Entries shown:
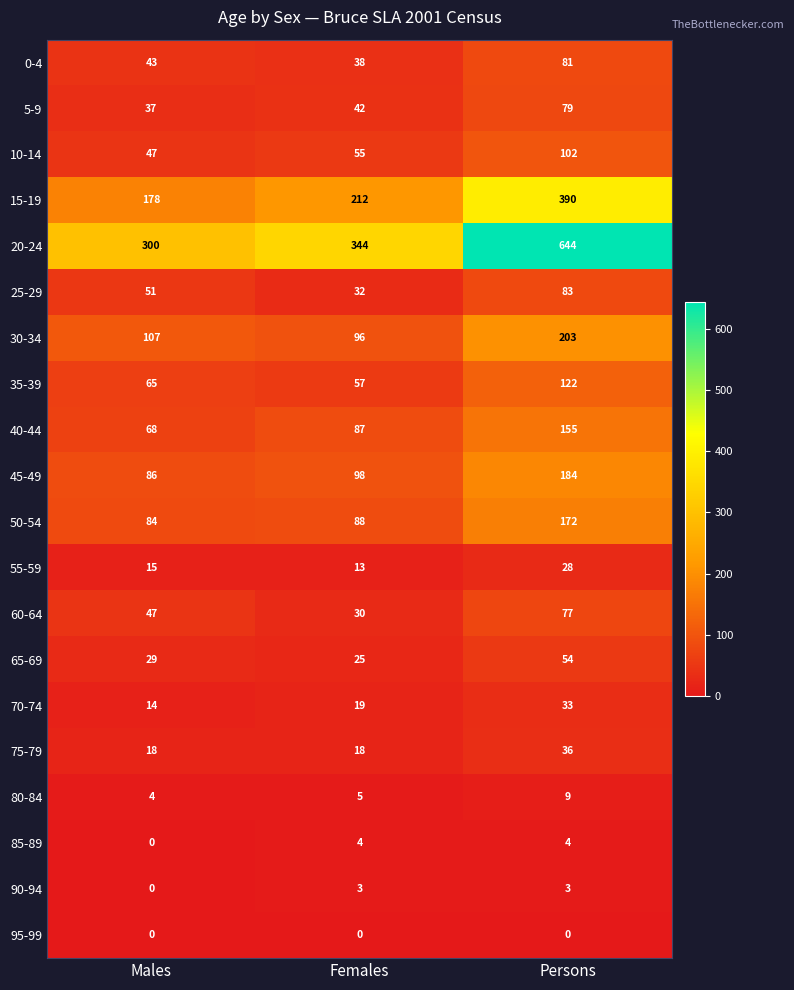

Which series changed the most between Males and Females?

20-24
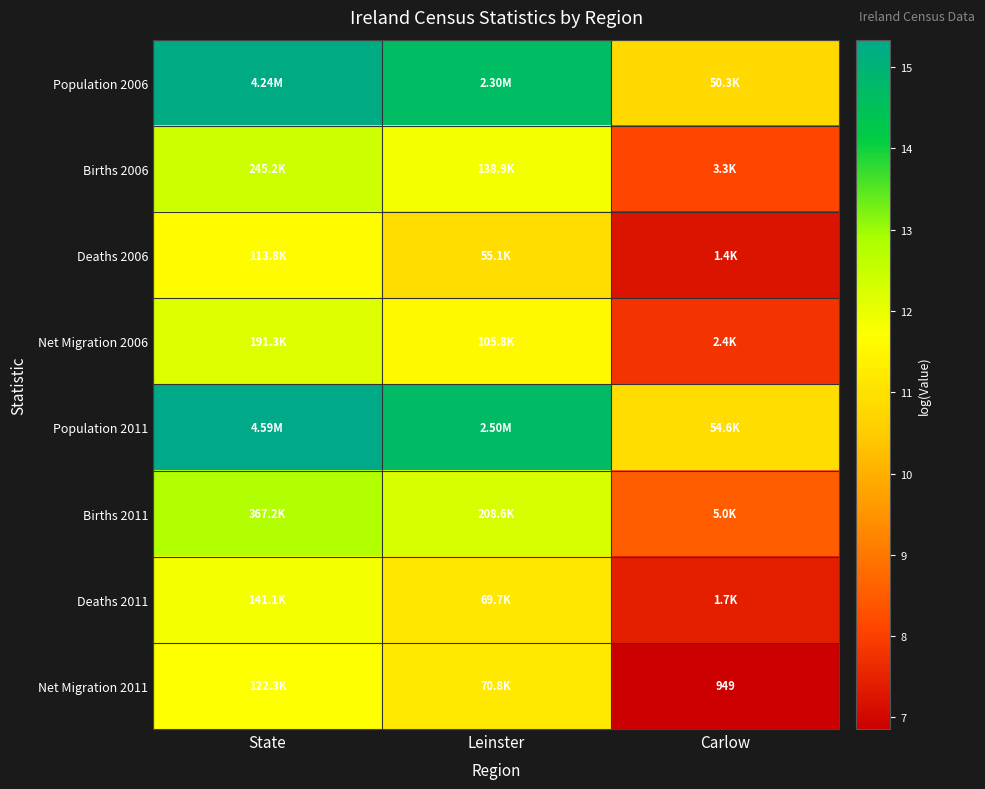

The Deaths 2011 series shows 18.9 at Leinster. True or false?

False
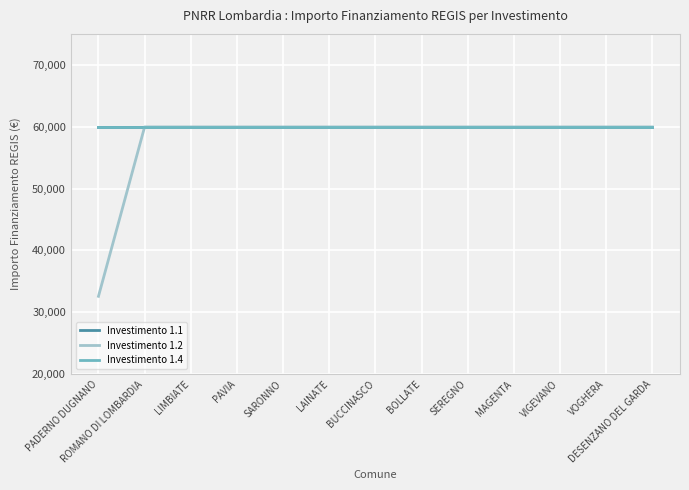

True or false: Investimento 1.4 and Investimento 1.1 intersect in this chart.

False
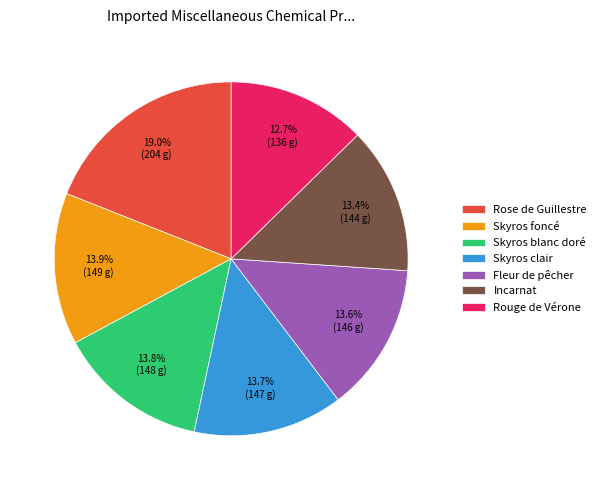

To the nearest percent, what portion does Incarnat represent?

13%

Task: Give every line from the one containing "To the nearest" through the end of the items as a numbered list, leaving out blank lines.

Answer area:
1. To the nearest percent, what portion does Incarnat represent?
2. 13%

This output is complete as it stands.